_RECORDS SUPPLIED_:
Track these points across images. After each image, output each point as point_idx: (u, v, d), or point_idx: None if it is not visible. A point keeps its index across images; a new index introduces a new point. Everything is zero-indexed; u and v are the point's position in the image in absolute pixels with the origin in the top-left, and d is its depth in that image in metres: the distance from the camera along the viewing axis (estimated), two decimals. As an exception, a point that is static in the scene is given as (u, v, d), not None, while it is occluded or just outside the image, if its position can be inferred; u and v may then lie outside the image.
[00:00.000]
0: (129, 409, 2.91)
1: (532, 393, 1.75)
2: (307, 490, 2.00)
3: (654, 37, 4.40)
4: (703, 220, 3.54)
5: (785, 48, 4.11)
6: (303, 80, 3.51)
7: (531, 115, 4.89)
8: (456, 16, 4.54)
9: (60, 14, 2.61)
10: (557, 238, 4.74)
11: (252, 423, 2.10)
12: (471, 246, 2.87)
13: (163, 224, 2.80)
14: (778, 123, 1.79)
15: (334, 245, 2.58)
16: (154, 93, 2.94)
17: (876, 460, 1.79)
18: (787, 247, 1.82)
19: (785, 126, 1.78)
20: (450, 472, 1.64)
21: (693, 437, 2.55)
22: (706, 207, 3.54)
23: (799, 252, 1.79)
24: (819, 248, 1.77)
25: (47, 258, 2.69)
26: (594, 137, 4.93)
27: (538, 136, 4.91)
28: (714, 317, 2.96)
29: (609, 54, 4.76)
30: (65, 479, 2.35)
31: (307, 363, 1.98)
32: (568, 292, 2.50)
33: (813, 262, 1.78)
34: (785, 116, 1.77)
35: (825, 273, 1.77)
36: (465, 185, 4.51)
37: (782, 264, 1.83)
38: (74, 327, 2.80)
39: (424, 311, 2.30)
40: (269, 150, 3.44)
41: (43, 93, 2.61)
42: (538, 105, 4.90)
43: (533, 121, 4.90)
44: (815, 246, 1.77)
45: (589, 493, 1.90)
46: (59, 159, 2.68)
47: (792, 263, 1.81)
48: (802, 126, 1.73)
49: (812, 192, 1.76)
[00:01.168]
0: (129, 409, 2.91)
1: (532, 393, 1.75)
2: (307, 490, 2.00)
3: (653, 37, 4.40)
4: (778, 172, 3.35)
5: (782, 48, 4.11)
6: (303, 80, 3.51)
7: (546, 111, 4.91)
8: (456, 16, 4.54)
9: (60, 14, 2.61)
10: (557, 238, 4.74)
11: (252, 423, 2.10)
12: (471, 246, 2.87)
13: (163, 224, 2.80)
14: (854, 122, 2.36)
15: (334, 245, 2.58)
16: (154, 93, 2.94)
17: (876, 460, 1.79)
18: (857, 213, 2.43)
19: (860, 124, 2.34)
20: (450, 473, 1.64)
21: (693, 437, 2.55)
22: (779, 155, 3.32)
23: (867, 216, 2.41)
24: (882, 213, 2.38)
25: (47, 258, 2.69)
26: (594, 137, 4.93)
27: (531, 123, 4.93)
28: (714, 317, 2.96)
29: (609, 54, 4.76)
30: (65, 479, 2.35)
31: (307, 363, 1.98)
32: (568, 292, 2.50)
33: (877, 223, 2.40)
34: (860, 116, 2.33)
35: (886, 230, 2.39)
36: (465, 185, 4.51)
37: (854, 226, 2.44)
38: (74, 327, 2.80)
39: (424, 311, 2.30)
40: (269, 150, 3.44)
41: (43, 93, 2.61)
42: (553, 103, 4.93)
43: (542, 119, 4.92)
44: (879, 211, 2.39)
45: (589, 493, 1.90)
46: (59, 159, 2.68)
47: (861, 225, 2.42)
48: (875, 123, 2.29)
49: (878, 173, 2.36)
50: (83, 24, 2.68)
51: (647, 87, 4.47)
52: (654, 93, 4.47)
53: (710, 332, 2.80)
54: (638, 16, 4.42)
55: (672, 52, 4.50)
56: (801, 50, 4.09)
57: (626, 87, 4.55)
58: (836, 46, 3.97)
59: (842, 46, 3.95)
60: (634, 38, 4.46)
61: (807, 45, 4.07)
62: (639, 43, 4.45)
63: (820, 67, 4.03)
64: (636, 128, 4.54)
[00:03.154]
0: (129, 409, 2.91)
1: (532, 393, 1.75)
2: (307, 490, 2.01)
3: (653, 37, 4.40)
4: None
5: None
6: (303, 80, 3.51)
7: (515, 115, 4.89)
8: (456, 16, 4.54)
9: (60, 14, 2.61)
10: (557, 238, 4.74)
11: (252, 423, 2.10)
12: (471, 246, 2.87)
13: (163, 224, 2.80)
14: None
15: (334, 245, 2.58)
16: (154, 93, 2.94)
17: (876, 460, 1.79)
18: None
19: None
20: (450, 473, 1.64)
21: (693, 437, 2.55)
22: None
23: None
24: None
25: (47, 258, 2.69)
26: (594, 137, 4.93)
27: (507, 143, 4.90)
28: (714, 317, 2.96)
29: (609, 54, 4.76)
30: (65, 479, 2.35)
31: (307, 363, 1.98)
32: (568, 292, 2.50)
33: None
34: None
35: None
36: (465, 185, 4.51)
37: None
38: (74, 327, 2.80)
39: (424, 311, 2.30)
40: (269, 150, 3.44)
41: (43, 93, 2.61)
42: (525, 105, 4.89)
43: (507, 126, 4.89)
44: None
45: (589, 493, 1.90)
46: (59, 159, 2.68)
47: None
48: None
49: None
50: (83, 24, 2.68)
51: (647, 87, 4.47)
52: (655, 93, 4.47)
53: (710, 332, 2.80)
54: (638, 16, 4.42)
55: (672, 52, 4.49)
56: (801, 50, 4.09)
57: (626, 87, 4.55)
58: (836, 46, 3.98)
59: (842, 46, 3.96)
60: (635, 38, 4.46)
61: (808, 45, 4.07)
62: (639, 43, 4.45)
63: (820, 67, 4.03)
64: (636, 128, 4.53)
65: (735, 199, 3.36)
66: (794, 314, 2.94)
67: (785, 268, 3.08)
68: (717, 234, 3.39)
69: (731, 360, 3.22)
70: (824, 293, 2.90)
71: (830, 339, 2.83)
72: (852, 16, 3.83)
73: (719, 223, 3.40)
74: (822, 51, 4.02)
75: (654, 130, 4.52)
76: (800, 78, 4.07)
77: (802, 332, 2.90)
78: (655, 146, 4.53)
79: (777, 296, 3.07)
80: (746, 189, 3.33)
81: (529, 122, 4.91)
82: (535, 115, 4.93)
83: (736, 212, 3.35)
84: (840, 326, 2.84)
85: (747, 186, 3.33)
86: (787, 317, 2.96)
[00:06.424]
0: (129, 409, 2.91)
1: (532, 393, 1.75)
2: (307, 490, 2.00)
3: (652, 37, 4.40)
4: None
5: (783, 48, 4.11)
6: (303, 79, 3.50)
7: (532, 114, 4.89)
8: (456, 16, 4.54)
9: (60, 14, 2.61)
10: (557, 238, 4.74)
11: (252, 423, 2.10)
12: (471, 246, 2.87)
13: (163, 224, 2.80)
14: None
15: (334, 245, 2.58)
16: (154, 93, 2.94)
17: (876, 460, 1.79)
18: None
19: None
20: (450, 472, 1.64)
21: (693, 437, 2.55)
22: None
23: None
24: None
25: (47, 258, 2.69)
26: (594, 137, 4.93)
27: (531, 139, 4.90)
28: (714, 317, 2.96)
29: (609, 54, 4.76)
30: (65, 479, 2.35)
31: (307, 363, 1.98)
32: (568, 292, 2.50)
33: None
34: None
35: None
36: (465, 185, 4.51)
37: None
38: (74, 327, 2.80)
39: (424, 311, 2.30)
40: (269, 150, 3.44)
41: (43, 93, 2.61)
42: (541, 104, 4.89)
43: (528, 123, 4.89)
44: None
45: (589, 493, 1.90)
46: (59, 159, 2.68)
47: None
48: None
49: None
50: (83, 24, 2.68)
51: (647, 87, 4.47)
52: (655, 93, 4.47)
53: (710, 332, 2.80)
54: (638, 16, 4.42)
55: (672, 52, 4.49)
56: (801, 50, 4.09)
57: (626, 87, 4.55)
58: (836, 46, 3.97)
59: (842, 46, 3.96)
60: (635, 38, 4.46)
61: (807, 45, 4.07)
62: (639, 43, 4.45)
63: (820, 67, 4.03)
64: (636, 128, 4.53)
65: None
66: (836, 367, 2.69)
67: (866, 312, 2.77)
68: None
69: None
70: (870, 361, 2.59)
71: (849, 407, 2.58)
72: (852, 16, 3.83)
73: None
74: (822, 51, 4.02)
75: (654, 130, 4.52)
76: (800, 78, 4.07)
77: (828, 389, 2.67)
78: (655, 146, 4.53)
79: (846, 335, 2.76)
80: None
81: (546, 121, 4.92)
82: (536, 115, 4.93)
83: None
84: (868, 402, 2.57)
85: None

_WORK INSTRUCTIONS_: Within the listing above, the range opens at the line with "71: (830, 339, 2.83)" and closes at the line with "85: (747, 186, 3.33)". Reproduce exactly the lines of that range, including both ends.

_WRITTEN SOLUTION_:
71: (830, 339, 2.83)
72: (852, 16, 3.83)
73: (719, 223, 3.40)
74: (822, 51, 4.02)
75: (654, 130, 4.52)
76: (800, 78, 4.07)
77: (802, 332, 2.90)
78: (655, 146, 4.53)
79: (777, 296, 3.07)
80: (746, 189, 3.33)
81: (529, 122, 4.91)
82: (535, 115, 4.93)
83: (736, 212, 3.35)
84: (840, 326, 2.84)
85: (747, 186, 3.33)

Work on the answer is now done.